It turns out that I am in good company: Brassens is revered not only by his French fellow poets, composers, singers and actors, all of whom place him in a firmament of his own, but even by prestigious foreigners, not least Gabriel García Márquez, recipient of The Nobel Prize in Literature, who considers Brassens the greatest French poet of his generation.
Allow me to agree. If Brassens never reached the international recognition granted the likes of Jacques Brel, Édith Piaf or Charles Aznavour, this is largely due to the language barrier which denies the majority of foreigners access to the gems created by this lace maker, embroiderer and goldsmith of words. Unlike Brel, Piaf or Aznavour, whose vibrant voices and emotional outpour stir the hearts even of those who are deaf to French, Brassens’ seemingly simplistic melodies and minimal guitar and double bass accompaniment can sound repetitive and monotonous to those who skim over them superficially, including many French people who appreciate his poetry more than his music.
Allow me to disagree. Brassens’ music is highly sophisticated and complex and has been transcribed the world over into jazz, salsa and other rhythms. It is also in perfect osmosis with the text. It is as poet and musician that he was appreciated by Raymond Devos, for instance, France’s juggling poet of standup comedy, who pays Brassens a vibrant homage in one of his famous sketches; or Jean Ferrat, who was mourned by France just over a year ago and who devoted to Brassens an entire song. Agnès Varda for her part brings him briefly into her film Les Plages d’Agnès as she sails aboard one of his songs back to her childhood in Sète, Brassens’ birthplace where he also now rests, according to his Supplique (appeal) pour être enterré à la plage de Sète. Except that he is buried in the town’s regular cemetery with no sea views, humbly placed in a row like everyone else, like the accordionist “Mon Vieux Léon,” for instance. I gather “Le Petit Flûteau,” the little flautist from back in some undefined Middle Ages, also sleeps in one such graveyard after he refused to barter his modest social origins for the love of the château’s daughter. Isn’t that so quintessentially French! Except that Brassens was in effect half Italian, but then Piaf was only half French, Brel was Belgian, Aznavour Armenian, Devos Belgian, Ferrat Jewish (his father died in the camps), Varda Greek. Scratch a bit, the French were a mongrel nation way before the current waves of immigration, as were and are most of the interpreters of the quintessentially French chanson française. France embraces all foreigners who wish to espouse her culture. They often end up more French than the French.
I made the pilgrimage to the cemetery a few years ago, the way one would to unite in silence with a close friend. Brassens is the personal friend of all those who love him, delivering home truths that speak to us all, from innocent love with a tongue-in-cheek twist to hilarious meditation about death, from the inherent stupidity of our species to the self-righteous intolerance of public opinion and mainstream smugness, down to rounds of swearwords that never sound vulgar in his mouth. Above all, Brassens lays bare our unuttered and unavowed thoughts and desires, especially those of women, the wife of Bonhomme or Penelope, among others. He would have made a fantastic psychotherapist!

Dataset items

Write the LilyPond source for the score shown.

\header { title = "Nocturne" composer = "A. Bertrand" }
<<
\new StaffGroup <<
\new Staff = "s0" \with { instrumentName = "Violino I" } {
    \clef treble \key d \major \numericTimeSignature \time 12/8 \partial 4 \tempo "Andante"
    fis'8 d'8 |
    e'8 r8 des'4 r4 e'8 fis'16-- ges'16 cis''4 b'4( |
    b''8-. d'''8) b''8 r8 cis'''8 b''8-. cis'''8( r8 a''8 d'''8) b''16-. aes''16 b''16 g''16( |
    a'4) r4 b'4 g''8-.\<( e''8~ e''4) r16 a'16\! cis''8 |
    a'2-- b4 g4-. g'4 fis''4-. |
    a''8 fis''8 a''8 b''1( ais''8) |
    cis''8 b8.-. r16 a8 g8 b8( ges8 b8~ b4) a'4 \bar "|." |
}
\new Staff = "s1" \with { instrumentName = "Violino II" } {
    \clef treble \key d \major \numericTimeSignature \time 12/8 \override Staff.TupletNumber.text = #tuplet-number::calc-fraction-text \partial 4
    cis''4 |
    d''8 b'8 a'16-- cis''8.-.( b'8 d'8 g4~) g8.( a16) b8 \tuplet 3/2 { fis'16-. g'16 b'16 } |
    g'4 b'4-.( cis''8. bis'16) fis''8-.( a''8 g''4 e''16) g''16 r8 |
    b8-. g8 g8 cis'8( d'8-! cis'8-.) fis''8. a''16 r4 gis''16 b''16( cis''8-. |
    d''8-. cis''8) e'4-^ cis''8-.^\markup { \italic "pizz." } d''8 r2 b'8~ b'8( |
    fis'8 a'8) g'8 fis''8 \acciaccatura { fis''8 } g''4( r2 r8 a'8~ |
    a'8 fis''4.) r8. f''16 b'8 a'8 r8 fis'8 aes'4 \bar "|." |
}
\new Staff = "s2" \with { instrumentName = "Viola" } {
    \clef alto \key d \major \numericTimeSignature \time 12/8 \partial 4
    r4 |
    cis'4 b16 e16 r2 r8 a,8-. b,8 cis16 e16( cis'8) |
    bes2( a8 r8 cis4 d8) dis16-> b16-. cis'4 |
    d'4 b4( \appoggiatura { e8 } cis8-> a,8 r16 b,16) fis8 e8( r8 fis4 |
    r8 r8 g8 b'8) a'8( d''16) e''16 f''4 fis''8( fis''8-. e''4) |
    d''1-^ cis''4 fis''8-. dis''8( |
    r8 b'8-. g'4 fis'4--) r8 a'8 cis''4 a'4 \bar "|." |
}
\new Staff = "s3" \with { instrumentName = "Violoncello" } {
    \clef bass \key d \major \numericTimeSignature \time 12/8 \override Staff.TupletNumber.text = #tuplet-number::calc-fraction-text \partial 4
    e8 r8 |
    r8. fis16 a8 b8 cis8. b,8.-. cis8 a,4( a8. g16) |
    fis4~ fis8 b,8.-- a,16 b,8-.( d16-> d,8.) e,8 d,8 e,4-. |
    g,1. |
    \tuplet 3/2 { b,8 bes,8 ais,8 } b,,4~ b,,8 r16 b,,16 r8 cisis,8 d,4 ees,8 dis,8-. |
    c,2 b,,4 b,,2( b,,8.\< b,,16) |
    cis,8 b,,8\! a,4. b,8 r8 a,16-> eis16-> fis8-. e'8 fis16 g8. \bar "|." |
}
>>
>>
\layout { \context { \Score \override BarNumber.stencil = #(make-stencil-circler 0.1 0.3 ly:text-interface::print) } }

**Aim of the exercise:** Output a verbatim copy of the passage about Brassens, starting with "It turns out" and going on through "of his generation.".

**Problem solution:**
It turns out that I am in good company: Brassens is revered not only by his French fellow poets, composers, singers and actors, all of whom place him in a firmament of his own, but even by prestigious foreigners, not least Gabriel García Márquez, recipient of The Nobel Prize in Literature, who considers Brassens the greatest French poet of his generation.